Hahn kündigte an, dass sich die EU-Kommission spätestens im Frühjahr 2018 im Rahmen der Fortschrittsberichte zu den EU-Kandidatenländern die Umsetzung der geplanten türkischen Verfassungsreform anschauen wird. Darüber hinaus gebe es Debatten im EU-Parlament, in den Niederlanden fordere das Parlament ein Aktivwerden der EU-Kommission. "Ich kann jetzt nicht vorhersagen, ob der in Aussicht genommene Fahrplan hält, oder ob wir vorher schon Maßnahmen ergreifen oder ergreifen müssen."
Der EU-Kommissar widersprach der Darstellung des deutschen Außenministers Sigmar Gabriel, wonach Österreichs Chefdiplomat Sebastian Kurz (ÖVP) in der Runde auf Malta nicht den Abbruch der EU-Beitrittsgespräche mit der Türkei verlangt habe. "Der österreichische Außenminister hat die österreichische Position, die hinlänglich bekannt ist, wieder vorgetragen, fast wortident zu dem, was er im Dezember gesagt hat. Ich weiß nicht, wie der Kollege Gabriel zu dieser Einschätzung gekommen ist." Österreich sei aber mit dieser Forderung alleine, "was die finale Konsequenz anbelangt. In der Analyse sind sich ja viele einig. Aber in den Schlussfolgerungen gibt es unterschiedliche Sichtweisen."
Absage für Kurz
Die EU-Außenbeauftragte Federica Mogherini hat klargestellt, dass die EU nicht an ein Ende der Beitrittsverhandlungen denkt. "Der Beitrittsprozess geht weiter. Er wird nicht suspendiert oder beendet", sagte Mogherini am Freitag nach Beratungen der EU-Außenminister in Valletta. Derzeit gebe es aber keine Arbeiten an der Eröffnung neuer Verhandlungskapitel. Mogherini erteilte damit der Forderung von Außenminister Sebastian Kurz (ÖVP) nach einem Ende der EU-Beitrittsverhandlungen mit Ankara eine Absage.
Der türkische Außenminister Mevlüt Cavusoglu habe erklärt, dass die Türkei an einer Fortsetzung der EU-Beitrittsgespräche interessiert sei. Die Türkei wisse, welche Prinzipien dafür zu erfüllen seien, sagte Mogherini. Sie nannte etwa die Menschenrechte, Rechtstaatlichkeit und Medienfreiheit. Auf die Frage, ob die Türkei nach den geplanten Verfassungsänderungen noch die politischen Kopenhagener Kriterien für einen EU-Beitritt erfülle, sagte Mogherini, dies hänge von der Art und Weise ab, wie die Türkei die geplanten Verfassungsänderungen umsetze. Einige würden wohl früher kommen, andere erst später.

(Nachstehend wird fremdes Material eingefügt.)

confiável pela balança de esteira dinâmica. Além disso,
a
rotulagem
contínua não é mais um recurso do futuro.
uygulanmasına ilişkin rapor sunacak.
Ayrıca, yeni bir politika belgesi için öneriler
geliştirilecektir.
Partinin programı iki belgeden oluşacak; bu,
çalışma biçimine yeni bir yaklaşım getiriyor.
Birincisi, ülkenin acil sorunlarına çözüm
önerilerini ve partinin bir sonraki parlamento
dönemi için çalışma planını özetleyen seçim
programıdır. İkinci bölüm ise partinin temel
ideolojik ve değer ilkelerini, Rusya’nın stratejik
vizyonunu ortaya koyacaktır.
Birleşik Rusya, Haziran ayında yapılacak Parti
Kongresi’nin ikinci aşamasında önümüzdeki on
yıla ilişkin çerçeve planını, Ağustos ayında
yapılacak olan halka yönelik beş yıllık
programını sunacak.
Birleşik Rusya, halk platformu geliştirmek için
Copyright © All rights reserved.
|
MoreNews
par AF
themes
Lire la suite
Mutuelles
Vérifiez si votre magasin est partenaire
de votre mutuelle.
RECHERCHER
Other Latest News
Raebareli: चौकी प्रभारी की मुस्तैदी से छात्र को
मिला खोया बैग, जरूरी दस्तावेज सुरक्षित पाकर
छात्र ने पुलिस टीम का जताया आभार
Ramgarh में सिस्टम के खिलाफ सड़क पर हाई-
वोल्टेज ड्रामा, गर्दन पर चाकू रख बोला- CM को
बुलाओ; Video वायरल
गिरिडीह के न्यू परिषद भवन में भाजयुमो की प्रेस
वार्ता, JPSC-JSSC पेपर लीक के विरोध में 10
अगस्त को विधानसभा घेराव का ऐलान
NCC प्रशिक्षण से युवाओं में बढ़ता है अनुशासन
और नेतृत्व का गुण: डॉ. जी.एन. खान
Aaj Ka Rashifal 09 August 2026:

Tajani fordert Erdogan zu Haltungsänderung auf
EU-Parlamentspräsident Antonio Tajani hat den türkischen Staatspräsidenten unterdessen aufgefordert, seine Haltung zu ändern. "Europa ist nicht islamophob. Wir wollen nicht die Türen zur Türkei zumachen. Aber einige Dinge wie die Todesstrafe sind nicht akzeptabel".
Tajani erklärte beim Brexit-Gipfel der EU-27 in Brüssel am Samstag, es sei auch inakzeptabel, Journalisten einzusperren. "Die Pressefreiheit ist ein Eckpfeiler der Demokratie." Auch das Verhaften von Oppositionellen stehe nicht in Einklang mit EU-Werten.
Gleichzeitig gebe es wirtschaftliche Beziehungen zur Türkei und den Flüchtlingsdeal. "Deswegen hoffe ich, dass die Türkei einige ihrer kürzlich eingenommenen Positionen ändern wird. Und dass die Türkei künftig sich wieder mehr den Werten zuwendet, die sie gewählt hatte, als sie die Initiative Richtung EU gestartet hat."